Nothing but the lines from the start of the entries through the line holding "interface definitions for" is to be repeated, exactly and with pictures excluded.

[[ MATERIAL PROVIDED, beginning ]]

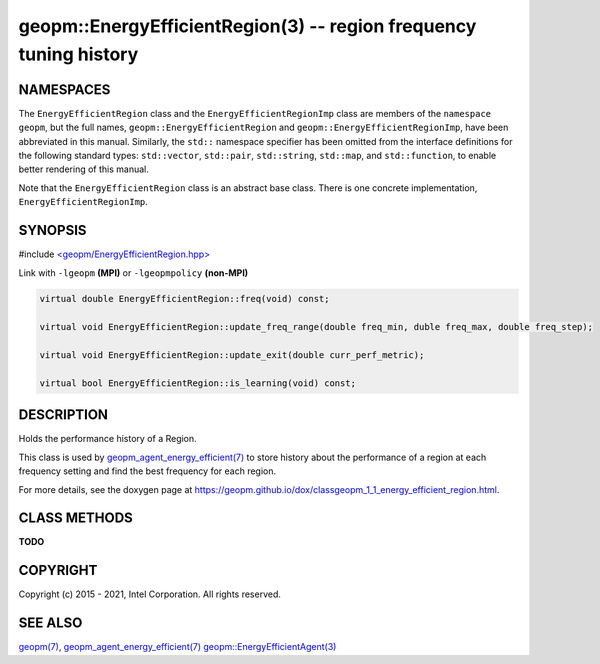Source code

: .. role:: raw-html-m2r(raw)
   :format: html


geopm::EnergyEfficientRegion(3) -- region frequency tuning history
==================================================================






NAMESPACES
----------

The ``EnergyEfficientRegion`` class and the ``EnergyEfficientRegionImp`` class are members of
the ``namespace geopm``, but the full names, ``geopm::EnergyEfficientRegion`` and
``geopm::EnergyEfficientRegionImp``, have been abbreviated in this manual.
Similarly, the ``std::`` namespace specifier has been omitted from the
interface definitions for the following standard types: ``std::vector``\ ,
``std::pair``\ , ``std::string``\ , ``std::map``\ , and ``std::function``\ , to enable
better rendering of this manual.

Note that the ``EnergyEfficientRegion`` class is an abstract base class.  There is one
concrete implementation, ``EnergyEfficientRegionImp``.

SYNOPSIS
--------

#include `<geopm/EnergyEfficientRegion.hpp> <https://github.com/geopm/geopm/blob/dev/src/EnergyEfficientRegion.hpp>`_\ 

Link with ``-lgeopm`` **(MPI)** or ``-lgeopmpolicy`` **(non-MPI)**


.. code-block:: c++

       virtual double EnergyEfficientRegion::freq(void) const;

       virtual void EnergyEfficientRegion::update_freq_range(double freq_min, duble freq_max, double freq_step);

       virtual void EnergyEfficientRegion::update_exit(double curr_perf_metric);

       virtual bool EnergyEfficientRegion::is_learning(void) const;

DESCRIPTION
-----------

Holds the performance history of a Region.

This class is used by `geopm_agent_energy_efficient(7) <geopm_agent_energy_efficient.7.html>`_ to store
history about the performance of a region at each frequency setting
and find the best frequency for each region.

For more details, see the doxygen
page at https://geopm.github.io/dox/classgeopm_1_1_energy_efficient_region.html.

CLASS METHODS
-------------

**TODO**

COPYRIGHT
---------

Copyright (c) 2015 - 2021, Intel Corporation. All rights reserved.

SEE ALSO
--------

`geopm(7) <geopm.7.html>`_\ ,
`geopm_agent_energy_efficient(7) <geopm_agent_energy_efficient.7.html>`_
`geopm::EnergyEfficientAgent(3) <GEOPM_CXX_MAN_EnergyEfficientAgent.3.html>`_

[[ MATERIAL PROVIDED, end ]]

§ ANSWER TO THE PROBLEM
Source code

: .. role:: raw-html-m2r(raw)
   :format: html


geopm::EnergyEfficientRegion(3) -- region frequency tuning history
==================================================================






NAMESPACES
----------

The ``EnergyEfficientRegion`` class and the ``EnergyEfficientRegionImp`` class are members of
the ``namespace geopm``, but the full names, ``geopm::EnergyEfficientRegion`` and
``geopm::EnergyEfficientRegionImp``, have been abbreviated in this manual.
Similarly, the ``std::`` namespace specifier has been omitted from the
interface definitions for the following standard types: ``std::vector``\ ,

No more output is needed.